A.          B.                C.
In situation "A" the force is acting to the right. You know this because the acceleration is to the right.
In situation "B" the force is acting to the left because the acceleration is to the left.
In situation "C" ( same situation as "B") the force is acting towards the left because the acceleration is negative. The force is acting in the direction of the negative acceleration.
Diagram A
Look at the diagram labeled "A". If the driver takes his foot off of the gas and puts the car in neutral the car will slow to a stop. Note that the acceleration and the forces of friction and air resistance are acting in the same direction. Friction of any kind, whether from air resistance or mechanical friction opposes motion. If the driver of the race car applies the brakes then the breaking force acts opposite the direction of motion.
The second precept states that acceleration is proportional to the applied force.  This is a very simple concept, it simply means that the bigger the applied force the greater the acceleration.
In the diagram above three separate masses. Each has the same mass, but a different applied force. If the acceleration of mass "A" is 3m/s/s then the acceleration of mass "B" is twice that of mass "A and the acceleration of mass "C" is 3 times that of mass "A". If the mass remains constant, then the acceleration will increase proportionally with an increase in applied force.

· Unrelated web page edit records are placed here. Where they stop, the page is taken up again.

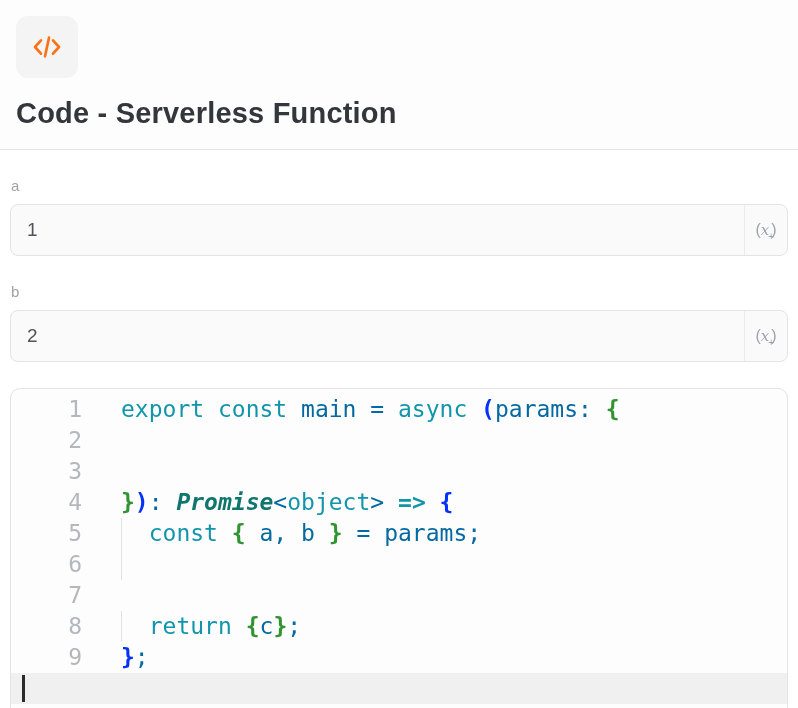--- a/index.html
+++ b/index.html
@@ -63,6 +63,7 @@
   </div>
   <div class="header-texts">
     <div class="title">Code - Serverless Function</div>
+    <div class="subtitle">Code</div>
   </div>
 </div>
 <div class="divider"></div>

    The graph below shows the relationship between applied force and an objects acceleration. Note that the acceleration is proportional to the force. The slope of the line on the graph is constant for all points. The slope of the graph tells you the amount of acceleration for each unit of applied force. This object gains an acceleration of 1.5m/s2 for each Newton of applied force.
    The third precept of Newton's Second Law states that the acceleration is inversely proportional to the mass of the object. In other words, keeping a constant applied force, acceleration is greater for less massive objects than more massive objects. Look at the objects below. Which of the 4 objects shown will have the greatest acceleration?
    If you said object "B" you were correct. Each of the four masses has a 20N applied force causing acceleration to the right. Because object "B" has less mass than the others it will have the greatest acceleration of the four. Object "C" will have the lowest acceleration because it has the greatest mass.
Newton's second law is defined mathematically by the equation F=ma. Where F is force, m is mass, and a is acceleration. Here is one way to visualize the relationship between Force, Mass, and Acceleration in Newton's second law.
F=ma This shows that a large force acting on a mass will result in a large acceleration. In other words, acceleration is proportional to force!
F=ma  This shows that a force acting on a larger mass will cause a smaller acceleration. In other words, acceleration is inversely proportional to mass!
Newton's Third Law of motion states: Forces act in pairs, equal in magnitude and opposite in direction.
    Often referred to as the Law of Action and Reaction, this law states that forces never act alone. Every action force produces and equal opposite reaction force. Look at the two examples in diagram "Q" below. Lay the book on the table and the weight of the book pushes down on the table. The table also pushes up on the book to balance the downward push (weight) of the book. Push on a book to slide it across the table and the book pushes back on your hand with and equal force.  These matching forces are called action - reaction pairs. 
Diag. Q
Here is another example of Newton's Third Law.
Newton's Third law also explains how a rocket works. Hot gases from the burning fuel are forced backwards out the rocket nozzle. This is the action force. The hot gasses force the rocket forward. This is the reaction force.